> _Exercise instructions_
Quote the Tepex headrest article verbatim, starting with the words "Efficient production process" and stopping after "expanded polypropylene (EPP).".

> _Selected passage_

= Beginning of Section =

Tepex reinforces child seat headrest
Weight saving of up to 30 percent
Excellent crash performance
Particle-foam composite injection molding reduces number of parts
Cologne – Tepex continuous-fiber-reinforced thermoplastic composite materials from LANXESS have huge potential for use in many areas, including the lightweight construction of structural safety components. A child seat headrest that has been developed as a technology demonstrator serves to illustrate the opportunities on offer here. The component is produced in a particle-foam composite injection molding (PCIM) process. “The insert made of Tepex can reduce the weight of the headrest by up to 30 percent in comparison with the commercially produced component variant – and with comparably good crash performance, too. It also simplifies the production process,” explains Dr. Klaus Vonberg, an expert in lightweight construction at the Tepex Automotive Group of the High Performance Materials (HPM) business unit at LANXESS. Tepex is developed and produced by LANXESS subsidiary Bond-Laminates GmbH, which is based in Brilon, Germany.
Publicly funded project
The demonstrator is the result of a transnational research project funded by the German Federal Ministry for Economic Affairs and Energy as part of the Central Innovation Programme for Small and Medium-Sized Enterprises (SMEs) (German acronym: ZIM). Participating in this program are the Department of Lightweight Structures and Polymer Technology (SLK) at Chemnitz University of Technology, Polycomb GmbH based in Auengrund in Thuringia and the child seat manufacturer Avionaut based in Szarlejka, Poland, which produces the child seat that serves as a reference.
Efficient production process
For the headrest, the project partners developed an alternative production process based on PCIM. To reinforce the headrest in individual places and reduce weight, they used a customized insert made of Tepex dynalite 104-FG290(4)/47%. This is a polypropylene-based composite material that is strengthened with two layers of continuous-glass-fiber rovings. The insert is formed in a single process operation using an injection molding tool with turning plate and back-injected with a short-glass-fiber-reinforced polypropylene compound to integrate the support structure for the headrest and backrest, for example. The prefabricated insert is then back-foamed in a second tool using particle foam based on expanded polypropylene (EPP).

= End of Section =

> _Supplied data_
= Beginning of Section =

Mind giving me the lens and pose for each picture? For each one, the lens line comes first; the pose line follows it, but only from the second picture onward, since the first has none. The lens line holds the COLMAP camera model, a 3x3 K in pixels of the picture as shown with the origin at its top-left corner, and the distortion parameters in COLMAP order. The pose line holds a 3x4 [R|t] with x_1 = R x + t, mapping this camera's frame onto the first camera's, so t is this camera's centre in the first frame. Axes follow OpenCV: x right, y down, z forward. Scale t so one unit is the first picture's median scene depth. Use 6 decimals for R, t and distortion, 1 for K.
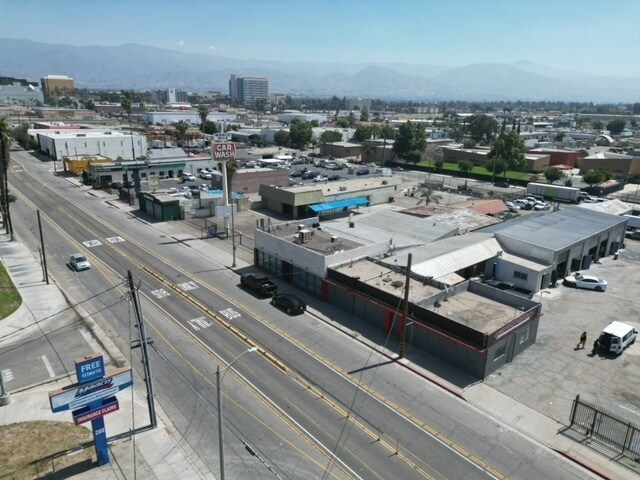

= End of Section =

> _Task answer_
Efficient production process
For the headrest, the project partners developed an alternative production process based on PCIM. To reinforce the headrest in individual places and reduce weight, they used a customized insert made of Tepex dynalite 104-FG290(4)/47%. This is a polypropylene-based composite material that is strengthened with two layers of continuous-glass-fiber rovings. The insert is formed in a single process operation using an injection molding tool with turning plate and back-injected with a short-glass-fiber-reinforced polypropylene compound to integrate the support structure for the headrest and backrest, for example. The prefabricated insert is then back-foamed in a second tool using particle foam based on expanded polypropylene (EPP).